Alıştırma Koşulları: Haberin "KILIÇDAROĞLU, TRT BOYKOTUNU" sözlerinden "TRT'yi yandaşlıkla suçlamıştı." sözlerine kadar olan bölümünü, "Politik Açılım" adını "Siyasi Açılım" olarak değiştirip yeniden yazın.

Belge Metni:

==========

Kılıçdaroğlu: AKP tuzu kokuttu
CHP lideri Emirgan'da çay içip, vatandaşlarla sohbet etti. Balyoz soruşturmasıyla ilgili gelişmeleri 'Durum endişe verici. Yargının siyasallaşmaması gerekir. Tuzun kokmaması gerekir, ama AKP tuzu kokuttu' diye değerlendirdi.
CHP Genel Başkanı Kemal Kılıçdaroğlu Adana'daki mitingin ardından İstanbul'a geldi. Dün sabah erken saatlerde CHP İstanbul İl Başkanı Nebil İlseven'le birlikte Emirgan'a giden CHP lideri Kemal Kılıçdaroğlu, Çınaraltı'nda çay içip vatandaşlarla sohbet etti. Hatıra fotoğrafı da çektiren Kılıçdaroğlu, 'CHP iktidarını umutla bekliyoruz' diyen vatandaşlara 'İnşallah bunu hep birlikte başaracağız' diye yanıt verdi.
HAKSIZLIKLAR YAPILIYOR
Çay keyfinin ardından günlük gazeteleri okuyan Kılıçdaroğlu Balyoz tutuklamalarıyla ilgili şöyle konuştu: 'Emirgan'a çay içmeye geldim. Yurttaşlarla beraber olmak, en azından onlarla daha sıcak ilişki kurmak için buradayım. Gazetelere bakıyoruz, gelişmeleri kaygıyla izliyoruz. Hava güzel ama sonunda içimizdeki kaygıları bir şekilde dışarı vurmak durumundayız. Haksızlıklar yapılıyor. Bu konuda ciddi kaygı duyuyoruz. Balyoz tutuklamalarına ilişkin düşüncelerimi daha önce belirttim. Yargı siyasallaştırılmış, güven sarsılacaktır. Tuzun kokmaması lazım. AKP tuzu kokuttu. Zaten sorun da buradan başlıyor.'
Kılıçdaroğlu Maraş'taki göçükle ilgili rapor hazırlamak için CHP'den bir heyetin bölgede olduğunu da sözlerine ekledi. Daha sonra Galatasaray Üniversitesi'ne giden Kılıçdaroğlu, Rektör Prof. Dr Ethem Tolga ile bir süre görüştükten sonra TRT'de yayınlanan programa katıldı.
KILIÇDAROĞLU, TRT BOYKOTUNU BİTİRDİ
CHP lideri, partisinin TRT'ye uyguladığı boykotu kaldırdı ve dün TRT1'deki 'Politik Açılım' programına katıldı. Eski CHP Genel Başkanı Deniz Baykal döneminden bu yana 'AKP'nin sözcülüğünü yaptığı gerekçesiyle' CHP'de TRT'ye boykot uygulanıyordu. CHP ile TRT arasında Tuncay Güney'in Kanada'dan gerçekleştirilen canlı yayındaki açıklamalarıyla gerilim yaşanmış ve olay mahkemeye intikal etmişti. CHP'nin TRT'ye yönelik son protestosu, 7 Aralık'ta oldu. Ankara İl Başkanlığı, protesto açıklaması yaparak, TRT'yi yandaşlıkla suçlamıştı.

==========

Kayıtlar:
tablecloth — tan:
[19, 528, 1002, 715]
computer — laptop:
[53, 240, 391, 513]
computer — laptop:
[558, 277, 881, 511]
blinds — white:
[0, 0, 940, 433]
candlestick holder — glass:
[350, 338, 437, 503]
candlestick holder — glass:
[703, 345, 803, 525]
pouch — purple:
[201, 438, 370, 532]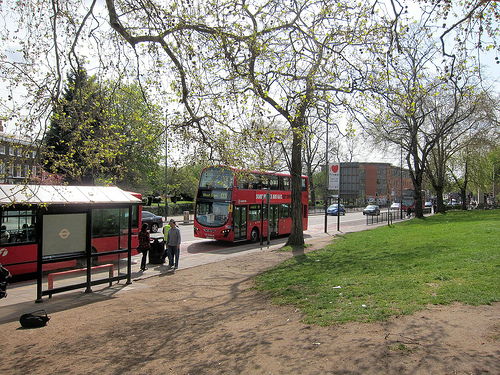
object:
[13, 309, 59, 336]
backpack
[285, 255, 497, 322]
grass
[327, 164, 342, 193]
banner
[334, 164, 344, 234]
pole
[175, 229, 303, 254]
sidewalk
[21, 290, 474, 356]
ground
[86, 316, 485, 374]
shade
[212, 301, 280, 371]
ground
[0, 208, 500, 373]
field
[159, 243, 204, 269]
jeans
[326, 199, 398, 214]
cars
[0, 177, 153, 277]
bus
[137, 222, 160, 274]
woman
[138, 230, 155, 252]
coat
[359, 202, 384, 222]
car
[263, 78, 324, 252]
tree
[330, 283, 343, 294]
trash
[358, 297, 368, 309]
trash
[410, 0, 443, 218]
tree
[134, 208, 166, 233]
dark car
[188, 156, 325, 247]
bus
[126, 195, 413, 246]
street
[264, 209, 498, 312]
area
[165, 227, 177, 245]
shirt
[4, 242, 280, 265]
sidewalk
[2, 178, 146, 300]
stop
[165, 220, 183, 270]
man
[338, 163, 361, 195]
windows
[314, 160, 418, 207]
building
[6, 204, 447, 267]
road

==========

Alıştırma Sonucu:
KILIÇDAROĞLU, TRT BOYKOTUNU BİTİRDİ
CHP lideri, partisinin TRT'ye uyguladığı boykotu kaldırdı ve dün TRT1'deki 'Siyasi Açılım' programına katıldı. Eski CHP Genel Başkanı Deniz Baykal döneminden bu yana 'AKP'nin sözcülüğünü yaptığı gerekçesiyle' CHP'de TRT'ye boykot uygulanıyordu. CHP ile TRT arasında Tuncay Güney'in Kanada'dan gerçekleştirilen canlı yayındaki açıklamalarıyla gerilim yaşanmış ve olay mahkemeye intikal etmişti. CHP'nin TRT'ye yönelik son protestosu, 7 Aralık'ta oldu. Ankara İl Başkanlığı, protesto açıklaması yaparak, TRT'yi yandaşlıkla suçlamıştı.